Début 1981, quelques démos sont mises en boîte dont No Friend Of Mine (disponible sur la compilation Chronology) en vue d'un prochain LP, mais rien n'y fait, Buzzcocks jette l'éponge au cour de la même année. Pete Shelley part en solo, Maher et Diggle forment Flag Of Convenience et Garvey collabore avec chacun d'eux, sur leurs différents projets, avant de monter son groupe, Motivation qu'il quitte quelques années après.

Les 80's vont être une longue traversée du désert, le succès ne venant ni pour les uns ni pour les autres. Buzzcocks se reforme en 1989 et fait humblement les premières parties de Nirvana au début des années 90, période durant laquelle ne sortent quasiment que des best-of et des disques live pour alimenter le commerce et les comptes en banque, chacun ayant besoin de manger. Garvey et Maher s'en vont définitivement en 1992. Nouveau line-up et nouvel album, Trade Test Transmissions sort en 1993. Shelley et Diggle sont toujours de la partie, accompagnés du batteur Phil Barker et du bassiste Tony Barber qui a joué entre autres avec Chelsea, Alternative TV et les Ex-Pistols, une parodie de groupe créée par l'ancien sonorisateur des Sex Pistols, Dave Goodman, dans laquelle Barber tient le rôle de « Rotten Johnny ». Pathétique...

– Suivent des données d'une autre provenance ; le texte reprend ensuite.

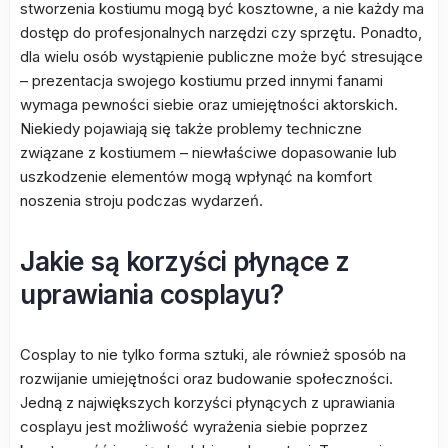
stworzenia kostiumu mogą być kosztowne, a nie każdy ma
dostęp do profesjonalnych narzędzi czy sprzętu. Ponadto,
dla wielu osób wystąpienie publiczne może być stresujące
– prezentacja swojego kostiumu przed innymi fanami
wymaga pewności siebie oraz umiejętności aktorskich.
Niekiedy pojawiają się także problemy techniczne
związane z kostiumem – niewłaściwe dopasowanie lub
uszkodzenie elementów mogą wpłynąć na komfort
noszenia stroju podczas wydarzeń.
Jakie są korzyści płynące z
uprawiania cosplayu?
Cosplay to nie tylko forma sztuki, ale również sposób na
rozwijanie umiejętności oraz budowanie społeczności.
Jedną z największych korzyści płynących z uprawiania
cosplayu jest możliwość wyrażenia siebie poprzez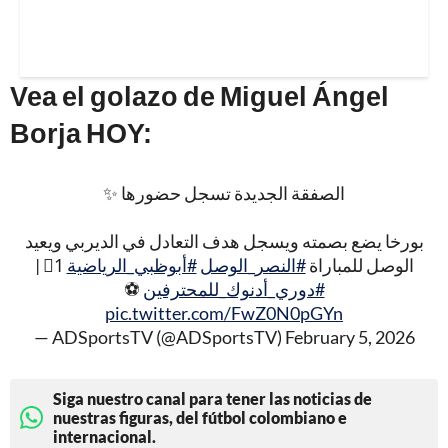
Vea el golazo de Miguel Ángel
Borja HOY:
الصفقة الجديدة تسجل حضورها ✨
بورخا يضع بصمته ويسجل هدف التعادل في الديربي ويعيد
1⃣ |
#أبوظبي_الرياضية
#النصر_الوصل
الوصل للمباراة
⚽️
#دوري_أدنوك_للمحترفين
pic.twitter.com/FwZ0N0pGYn
— ADSportsTV (@ADSportsTV)
February 5, 2026
Siga nuestro canal para tener las noticias de
nuestras figuras, del fútbol colombiano e
internacional.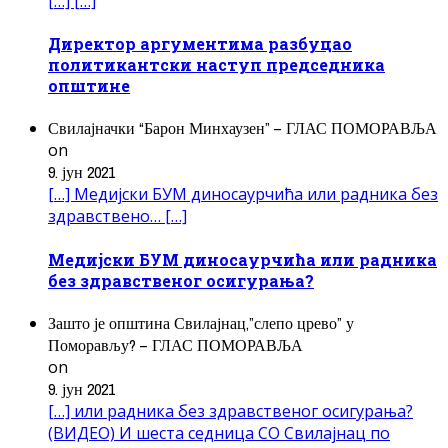
[…] […]
Директор аргументима разбуцао
политикантски наступ председника
општине
Свилајначки “Барон Минхаузен” – ГЛАС ПОМОРАВЉА
on
9. јун 2021
[…] Медијски БУМ диносаурчића или радника без
здравствено… […]
Медијски БУМ диносаурчића или радника
без здравственог осигурања?
Зашто је општина Свилајнац,”слепо црево” у
Поморављу? – ГЛАС ПОМОРАВЉА
on
9. јун 2021
[…] или радника без здравственог осигурања?
(ВИДЕО) И шеста седница СО Свилајнац по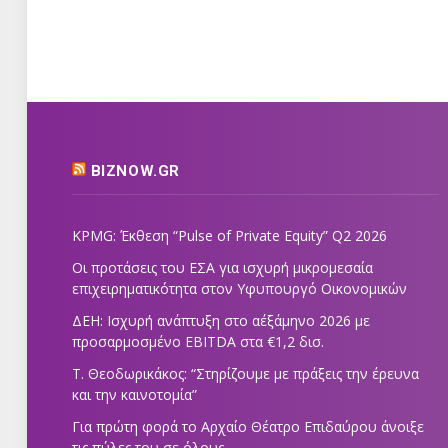
BIZNOW.GR
KPMG: Έκθεση “Pulse of Private Equity” Q2 2026
Οι προτάσεις του ΕΣΑ για ισχυρή μικρομεσαία
επιχειρηματικότητα στον Υφυπουργό Οικονομικών
ΔΕΗ: Ισχυρή ανάπτυξη στο α΄εξάμηνο 2026 με
προσαρμοσμένο EBITDA στα €1,2 δισ.
Τ. Θεοδωρικάκος: “Στηρίζουμε με πράξεις την έρευνα
και την καινοτομία”
Για πρώτη φορά το Αρχαίο Θέατρο Επιδαύρου άνοιξε
τις πύλες του σε όλους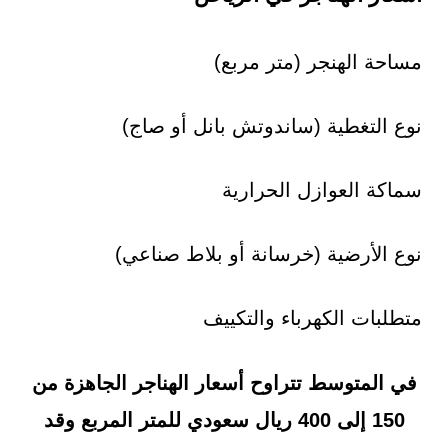
مساحة الهنجر (متر مربع)
نوع التغطية (ساندوتش بانل أو صاج)
سماكة العوازل الحرارية
نوع الأرضية (خرسانة أو بلاط صناعي)
متطلبات الكهرباء والتكييف
في المتوسط تتراوح أسعار الهناجر الجاهزة من
150 إلى 400 ريال سعودي للمتر المربع وقد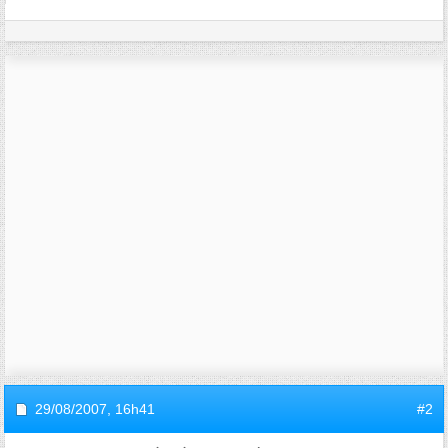
29/08/2007,
16h41
#2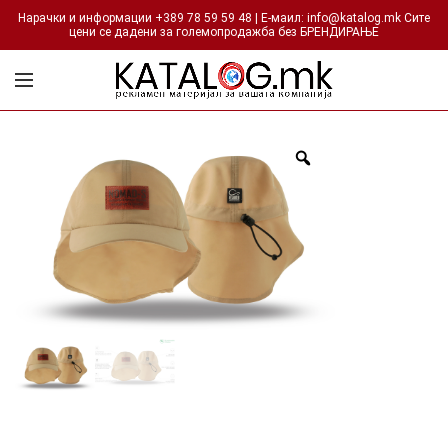
Нарачки и информации +389 78 59 59 48 | Е-маил: info@katalog.mk Сите
цени се дадени за големопродажба без БРЕНДИРАЊЕ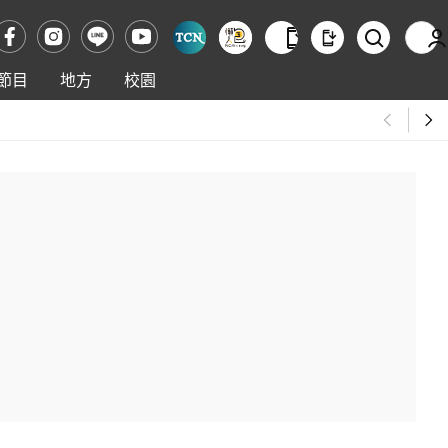
節目
地方
校園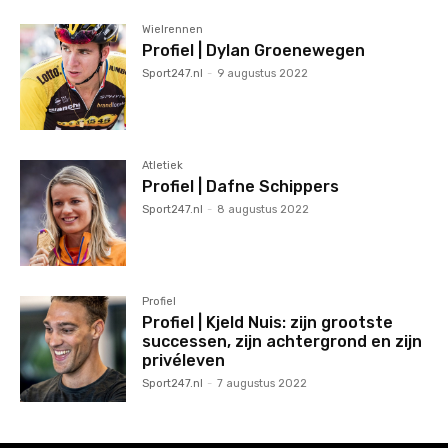
Wielrennen
Profiel | Dylan Groenewegen
Sport247.nl
-
9 augustus 2022
Atletiek
Profiel | Dafne Schippers
Sport247.nl
-
8 augustus 2022
Profiel
Profiel | Kjeld Nuis: zijn grootste
successen, zijn achtergrond en zijn
privéleven
Sport247.nl
-
7 augustus 2022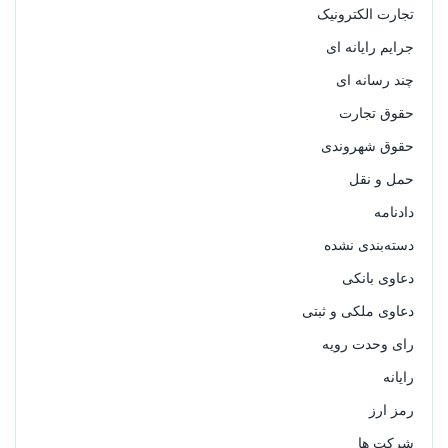
تجارت الکترونیک
جرایم رایانه ای
چند رسانه ای
حقوق تجارت
حقوق شهروندی
حمل و نقل
دادنامه
دسته‌بندی نشده
دعاوی بانکی
دعاوی ملکی و ثبتی
رای وحدت رویه
رایانه
رمز ارز
شرکت ها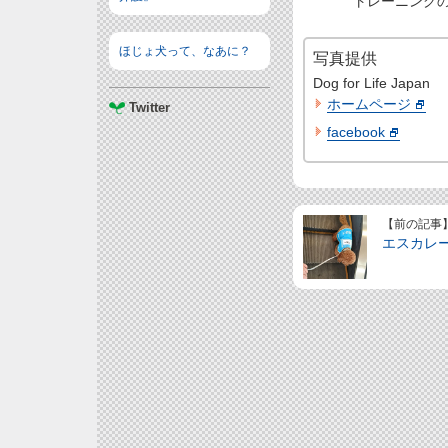
トレーニングの
ほじょ犬って、なあに？
写真提供
Dog for Life Japan
ホームページ
Twitter
facebook
【前の記事
エスカレ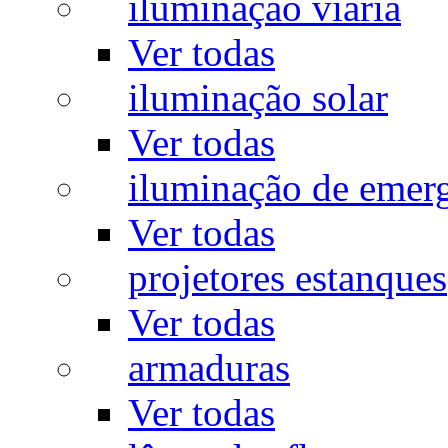
iluminação viária
Ver todas
iluminação solar
Ver todas
iluminação de emer
Ver todas
projetores estanques
Ver todas
armaduras
Ver todas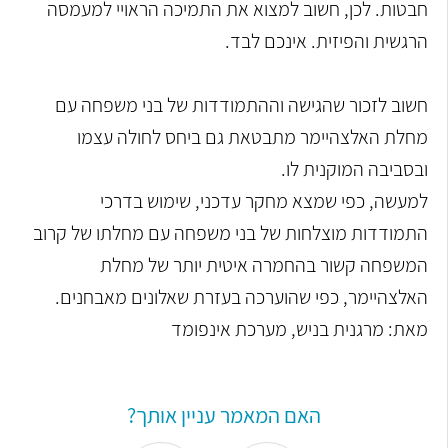
חבטות. לכן, חשוב למצוא את התמיכה הראויי למעמסה
הרגשית והפיזית. אינכם לבד.
חשוב לזכור שהגישה וההתמודדות של בני משפחה עם
מחלת האלצהיימר מתבטאת גם ביחס לחולה עצמו
ובסביבה המוקנית לו.
למעשה, כפי שמצא מחקר עדכני, שימוש בדרכי
התמודדות מוצלחות של בני משפחה עם מחלתו של קרוב
המשפחה קשור בהחמרה איטית יותר של מחלת
האלצהיימר, כפי שהוערכה בעזרת שאלונים מאבחנים.
מאת: מרגנית בניש, מערכת אינפומד
האם המאמר עניין אותך?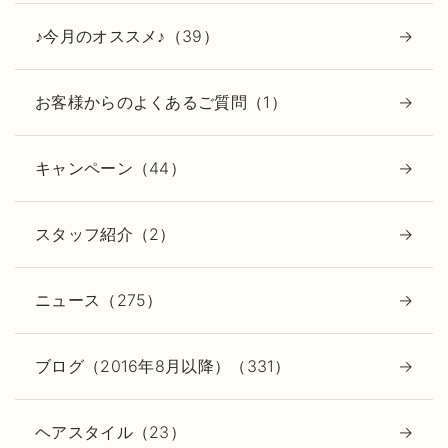
♪今月のオススメ♪（39）
お客様からのよくあるご質問（1）
キャンペーン（44）
スタッフ紹介（2）
ニュース（275）
ブログ（2016年8月以降）（331）
ヘアスタイル（23）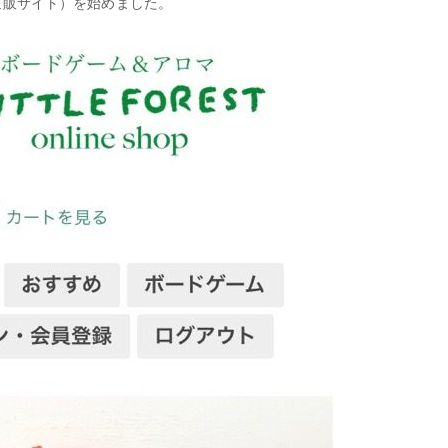
プ（通販サイト）を始めました。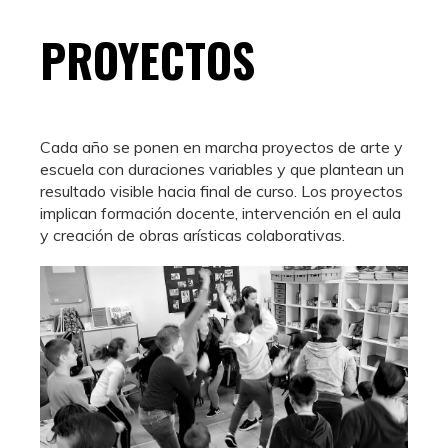
PROYECTOS
Cada año se ponen en marcha proyectos de arte y
escuela con duraciones variables y que plantean un
resultado visible hacia final de curso. Los proyectos
implican formación docente, intervención en el aula
y creación de obras arísticas colaborativas.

Le suite se résume à des albums plus ou moins réussis qui n'arriveront, malheureusement, jamais au niveau des trois premiers. Aujourd'hui, Buzzcocks est encore là, malgré le décès de Pete Shelley en 2018, immense songwritter du Punk. Steve Diggle assure le chant et la guitare, il est accompagné du bassiste Chris Remington, qui a joué sur ses albums solo, et du batteur Danny Farrant. Le dernier LP, Sonics In The Soul, sorti l'an dernier, mérite qu'on s'y attarde. Sans être exceptionnel, il est réussi et il faut bien admettre qu'enregistrer des chansons de Buzzcocks sans Shelley n'était pas gagné d'avance. A suivre.